● **INFORMATION GIVEN**:
********************

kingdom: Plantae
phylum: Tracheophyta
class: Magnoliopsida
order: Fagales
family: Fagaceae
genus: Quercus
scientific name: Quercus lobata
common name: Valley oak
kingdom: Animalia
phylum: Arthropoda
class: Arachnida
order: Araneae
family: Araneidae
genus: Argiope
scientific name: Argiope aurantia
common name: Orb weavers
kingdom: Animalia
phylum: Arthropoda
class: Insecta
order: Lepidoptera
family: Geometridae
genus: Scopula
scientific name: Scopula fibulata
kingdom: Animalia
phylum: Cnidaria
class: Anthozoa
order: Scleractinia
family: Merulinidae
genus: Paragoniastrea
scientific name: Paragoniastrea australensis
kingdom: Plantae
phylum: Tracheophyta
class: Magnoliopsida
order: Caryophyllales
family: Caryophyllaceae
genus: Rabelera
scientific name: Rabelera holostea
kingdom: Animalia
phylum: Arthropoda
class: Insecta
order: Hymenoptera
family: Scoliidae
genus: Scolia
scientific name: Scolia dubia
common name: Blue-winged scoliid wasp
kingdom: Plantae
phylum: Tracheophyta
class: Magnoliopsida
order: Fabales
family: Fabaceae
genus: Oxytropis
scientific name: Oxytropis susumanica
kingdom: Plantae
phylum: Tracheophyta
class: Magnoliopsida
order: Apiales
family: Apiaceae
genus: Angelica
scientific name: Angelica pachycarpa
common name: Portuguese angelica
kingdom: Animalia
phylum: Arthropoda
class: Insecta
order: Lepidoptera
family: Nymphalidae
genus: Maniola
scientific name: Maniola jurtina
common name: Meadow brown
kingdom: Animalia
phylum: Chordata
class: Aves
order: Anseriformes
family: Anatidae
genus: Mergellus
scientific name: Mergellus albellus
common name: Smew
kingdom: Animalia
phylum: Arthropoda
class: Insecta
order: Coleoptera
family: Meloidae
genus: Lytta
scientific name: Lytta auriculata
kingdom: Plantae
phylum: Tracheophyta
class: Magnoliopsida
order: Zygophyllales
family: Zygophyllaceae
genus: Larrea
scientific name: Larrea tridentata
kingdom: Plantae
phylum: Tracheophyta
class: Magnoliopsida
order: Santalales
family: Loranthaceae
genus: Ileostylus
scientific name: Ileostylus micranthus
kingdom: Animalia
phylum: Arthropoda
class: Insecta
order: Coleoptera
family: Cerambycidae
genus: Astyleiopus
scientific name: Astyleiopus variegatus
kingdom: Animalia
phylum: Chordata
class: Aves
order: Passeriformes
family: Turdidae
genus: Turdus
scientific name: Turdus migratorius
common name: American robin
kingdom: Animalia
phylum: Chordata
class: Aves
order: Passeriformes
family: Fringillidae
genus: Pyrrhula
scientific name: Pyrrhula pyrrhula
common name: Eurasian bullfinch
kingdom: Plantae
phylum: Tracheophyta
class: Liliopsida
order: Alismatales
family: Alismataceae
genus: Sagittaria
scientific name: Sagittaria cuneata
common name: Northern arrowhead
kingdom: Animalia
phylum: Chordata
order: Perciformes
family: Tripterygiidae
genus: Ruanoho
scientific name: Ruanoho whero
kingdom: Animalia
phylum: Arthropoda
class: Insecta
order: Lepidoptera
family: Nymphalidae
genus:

********************

● **YOUR GOAL**:
Format the lines above as a JSON list of strings, one string per line and no blank lines, starting with the line that contains "order: Apiales" and going through the line that contains "order: Anseriformes".

● **EXPECTED ANSWER**:
[
  "order: Apiales",
  "family: Apiaceae",
  "genus: Angelica",
  "scientific name: Angelica pachycarpa",
  "common name: Portuguese angelica",
  "kingdom: Animalia",
  "phylum: Arthropoda",
  "class: Insecta",
  "order: Lepidoptera",
  "family: Nymphalidae",
  "genus: Maniola",
  "scientific name: Maniola jurtina",
  "common name: Meadow brown",
  "kingdom: Animalia",
  "phylum: Chordata",
  "class: Aves",
  "order: Anseriformes"
]